Materia diversa, e diverse sono anche le dimensioni della raccolta, è l’equitiy crowdfunding. Si tratta di uno strumento di investimento normato dalla Consob, in cui una platea di riferimento aderisce all’iniziativa entrando in società con l’azienda promotrice di un progetto ad alto potenziale, ”scommettendo” sul suo successo per moltiplicare il valore della cifra investita: un rischio finanziario elevato a fronte di un potenziale ingente guadagno. Con questo strumento in tre round di finanziamento, tutti condotti tramite la piattaforma CrowdFundMe, l’italiana Winelivery, start-up che vende vino online e che oggi ha 500 mila utenti, ha raccolto complessivamente 1 milione 850 mila euro (150 mila euro del maggio 2017, 400 mila nel gennaio 2018 e oltre 1,2 milioni di euro nel gennaio 2019).
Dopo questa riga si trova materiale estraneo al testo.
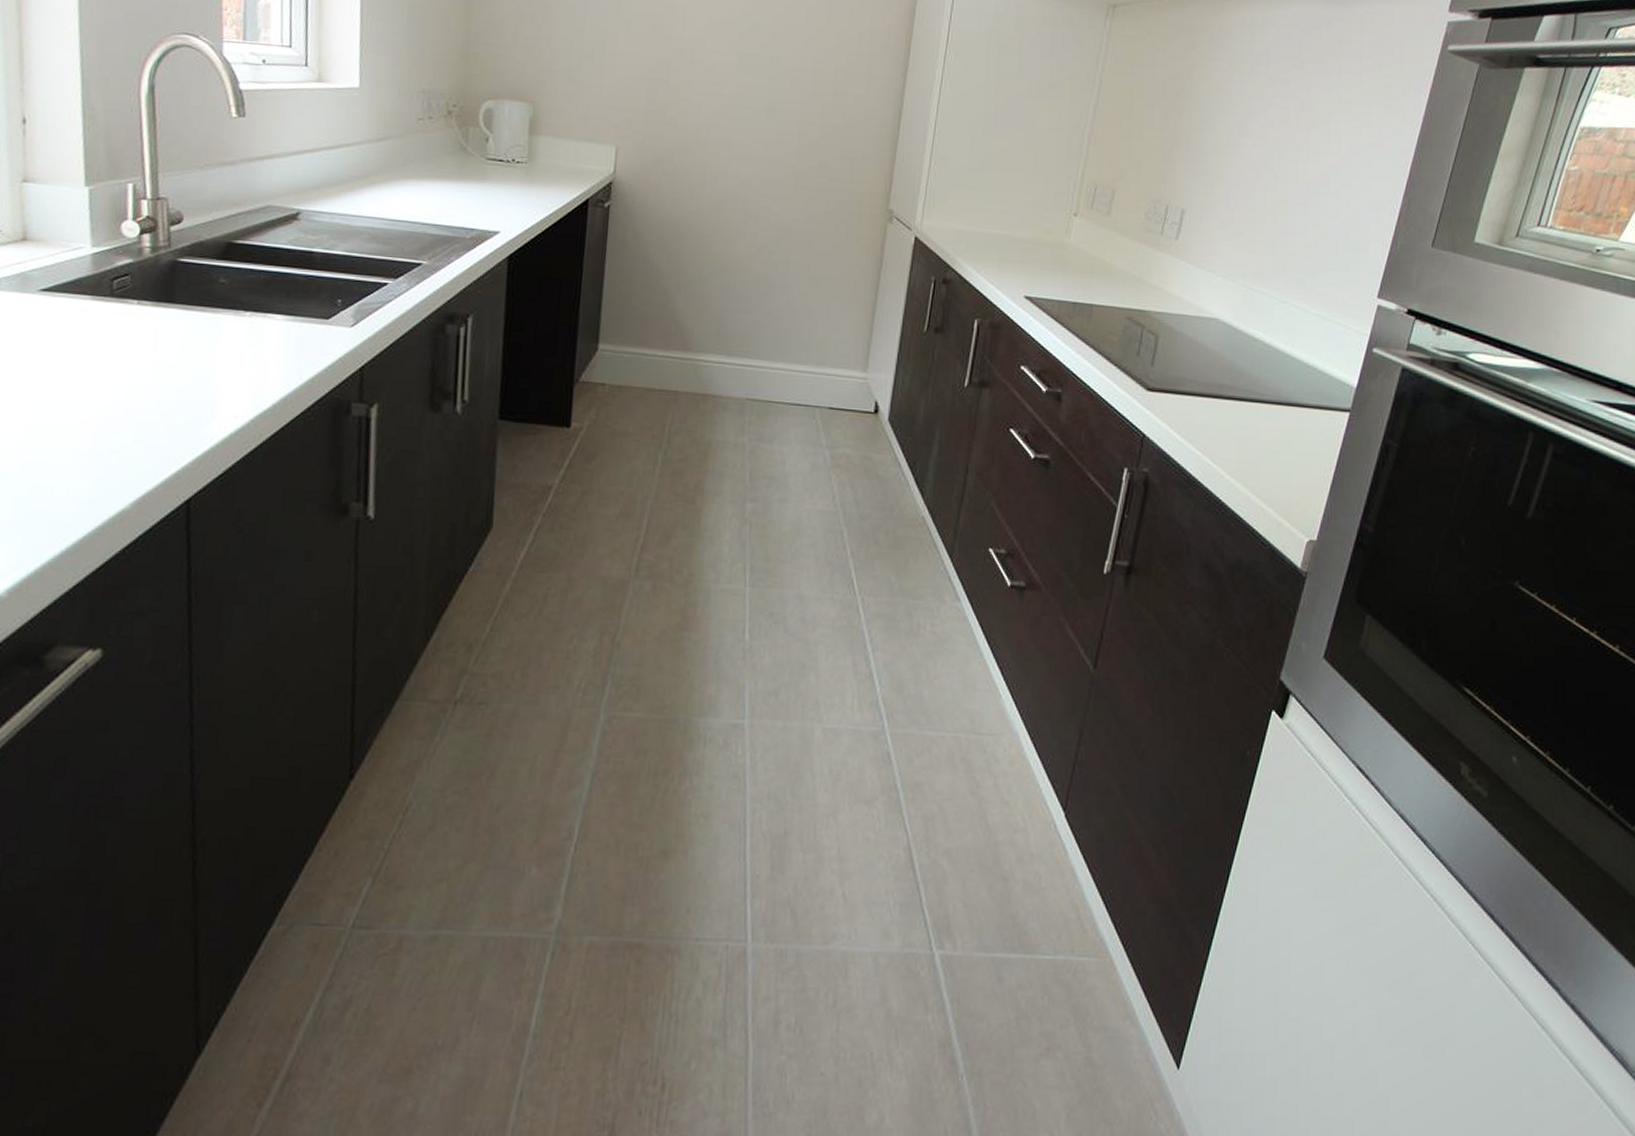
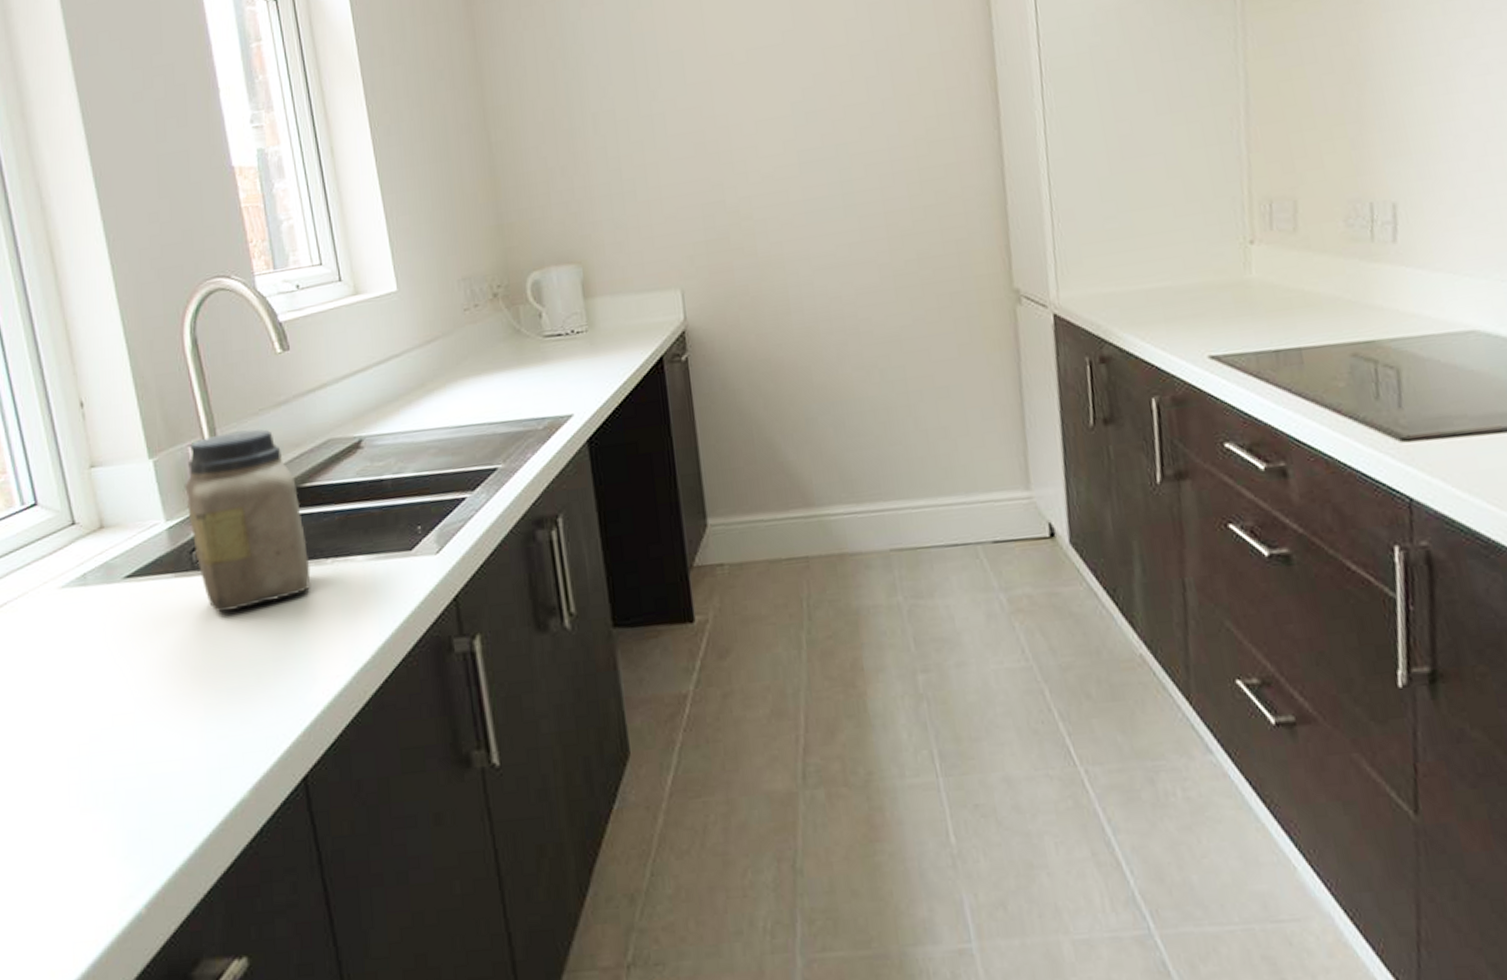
jar: none [116,178,230,341] -> present [184,429,311,613]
Opportunità reale per le cantine?

«È un modello che funziona molto bene su alcuni tipi di progetto, meno su altri», spiega Francesco Magro, ceo e co-founder di Winelivery. «L’azienda che lo adotta deve trovarsi in una fase del ciclo di vita non troppo acerba, ma nemmeno di maturità del business. In più le cifre che è possibile raccogliere in Italia – da 100 a 300 mila euro salvo casi eccezionali – hanno un’incidenza marginale, significativa solo su realtà di medio-piccole dimensioni. Con riferimento alle cantine l’equity crowdfunding non rappresenta un concetto di semplice applicazione. Si tratta di “condividere” coi nuovi soci anche gli asset fisici come i terreni, le vigne, i locali di affinamento, i magazzini. E le realtà vinicole italiane sono spesso famigliari. L’altro tema è quello della crescita: il modello è reso interessante dall’alta remunerazione che offre ai sottoscrittori, ma una cantina difficilmente ha i margini di crescita paragonabili a una start-up».

Francesco Magro e Andrea Antinori, fondatori di Winelivery

La terza via: il lending crowdfunding

A calzare meglio sulle esigenze delle aziende vitivinicole potrebbe allora essere un terzo tipo di finanziamento collettivo: il lending crowdfunding, o P2P lending, cioè una erogazione di prestito attraverso piattaforme online, come Borsadelcredito o Prestiamoci,verso soggetti privati o istituzionali, con interessi prestabiliti. Un’alternativa in ascesa all’erogazione bancaria oggi smorzata dal credit crunch.
«È un settore in forte crescita e per sua natura più adatto a imprese che hanno un business consolidato come quelle che producono vino», spiega ancora Magro, «e si basa su una garanzia di rimborso dei sottoscrittori piuttosto che su una scommessa di crescita. Dunque aderisce meglio al profilo di medie imprese del settore vinicolo e, in un momento di crisi di liquidità come quello attuale, può essere potenzialmente interessante».